Tinkering with types and indexes as well as the query itself is certainly doable.
SELECT DISTINCT t1.column_1, t1.column_2
FROM TABLE_1 AS t1
LEFT JOIN TABLE_1 AS t2
ON t1.column_1 = t2.column_1
AND t1.column_3 = t2.column_3
AND t2.int_value = 1
AND t2.column_4 = 'test_string_1'
WHERE t1.column_5 = 'text_string_2';
Size of TABLE_1 ~ 6 million rows
Structure of TABLE_1:
+--------------+--------------+------+-----+-------------------+-----------------------------+
| Field | Type | Null | Key | Default | Extra |
+--------------+--------------+------+-----+-------------------+-----------------------------+
| id | int(11) | NO | PRI | NULL | auto_increment |
| column_1 | bigint(12) | YES | MUL | NULL | |
| column_4 | varchar(100) | YES | MUL | NULL | |
| column_5 | varchar(140) | YES | | NULL | |
| column_2 | varchar(15) | YES | MUL | NULL | |
| int_value | int(1) | YES | MUL | NULL | |
| last_updated | timestamp | NO | MUL | CURRENT_TIMESTAMP | on update CURRENT_TIMESTAMP |
+--------------+--------------+------+-----+-------------------+-----------------------------+
Upvotes: 0
Views: 50
Reputation: 1269773
For this query, you want the correct indexes:
SELECT DISTINCT t1.column_1, t1.column_2
FROM TABLE_1 AS t1 LEFT JOIN
TABLE_1 AS t2
ON t1.column_1 = t2.column_1 AND
t1.column_3 = t2.column_3 AND
t2.int_value = 1 AND
t2.column_4 = 'test_string_1'
WHERE t1.column_5 = 'text_string_2';
As written, this would be: TABLE_1(column_5, column_1, column3, column_2)

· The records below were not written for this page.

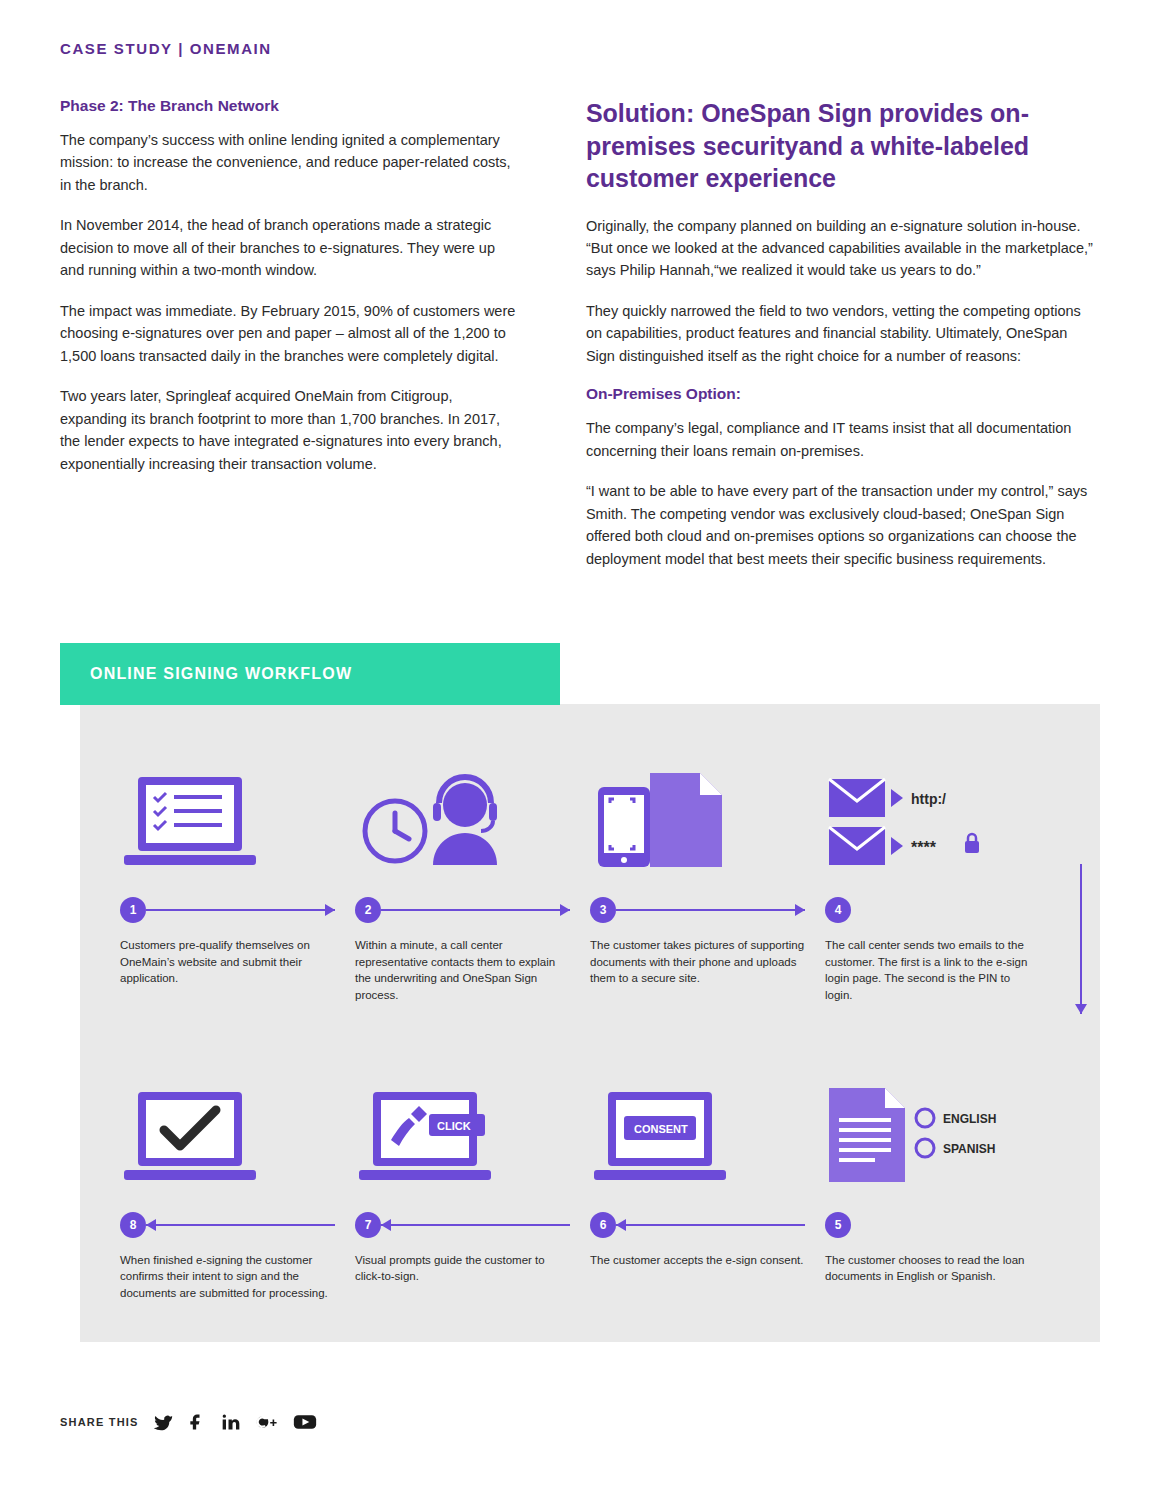CASE STUDY | ONEMAIN
Phase 2: The Branch Network
The company’s success with online lending ignited a complementary mission: to increase the convenience, and reduce paper-related costs, in the branch.
In November 2014, the head of branch operations made a strategic decision to move all of their branches to e-signatures. They were up and running within a two-month window.
The impact was immediate. By February 2015, 90% of customers were choosing e-signatures over pen and paper – almost all of the 1,200 to 1,500 loans transacted daily in the branches were completely digital.
Two years later, Springleaf acquired OneMain from Citigroup, expanding its branch footprint to more than 1,700 branches. In 2017, the lender expects to have integrated e-signatures into every branch, exponentially increasing their transaction volume.
Solution: OneSpan Sign provides on-premises securityand a white-labeled customer experience
Originally, the company planned on building an e-signature solution in-house. “But once we looked at the advanced capabilities available in the marketplace,” says Philip Hannah,“we realized it would take us years to do.”
They quickly narrowed the field to two vendors, vetting the competing options on capabilities, product features and financial stability. Ultimately, OneSpan Sign distinguished itself as the right choice for a number of reasons:
On-Premises Option:
The company’s legal, compliance and IT teams insist that all documentation concerning their loans remain on-premises.
“I want to be able to have every part of the transaction under my control,” says Smith. The competing vendor was exclusively cloud-based; OneSpan Sign offered both cloud and on-premises options so organizations can choose the deployment model that best meets their specific business requirements.
ONLINE SIGNING WORKFLOW
1
Customers pre-qualify themselves on OneMain’s website and submit their application.
2
Within a minute, a call center representative contacts them to explain the underwriting and OneSpan Sign process.
3
The customer takes pictures of supporting documents with their phone and uploads them to a secure site.
http:/ ****
4
The call center sends two emails to the customer. The first is a link to the e-sign login page. The second is the PIN to login.
8
When finished e-signing the customer confirms their intent to sign and the documents are submitted for processing.
CLICK
7
Visual prompts guide the customer to click-to-sign.
CONSENT
6
The customer accepts the e-sign consent.
ENGLISH SPANISH
5
The customer chooses to read the loan documents in English or Spanish.
SHARE THIS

and TABLE_2(column_1, column_3, int_value, column_4)
.
However, I think the query can be greatly simplified. A LEFT JOIN
keeps all rows in the first table, regardless of whether or not the conditions match. The WHERE
condition is only on the first table and the columns are only from the first table, so the query should be equivalent to:
SELECT DISTINCT t1.column_1, t1.column_2
FROM TABLE_1 AS t1
WHERE t1.column_5 = 'text_string_2';
It is possible that the DISTINCT
is not necessary. But the best index for this simplified version is TABLE_1(column_5, column_1, column_2)
.
Note: If you made a mistake in writing the query in the question, please ask another question instead of invalidating this answer.
Upvotes: 1
Reputation: 27
Get rid of the DISTINCT and try the HAVING statement: maybe this will be faster:
SELECT t1.column_1, t1.column_2
FROM TABLE_1 AS t1
LEFT JOIN TABLE_1 AS t2
ON t1.column_1 = t2.column_1
AND t1.column_3 = t2.column_3
HAVING t1.column_5 = 'text_string_2' AND t2.column_4 = 'test_string_1' AND t2.int_value = 1 ;
Upvotes: 0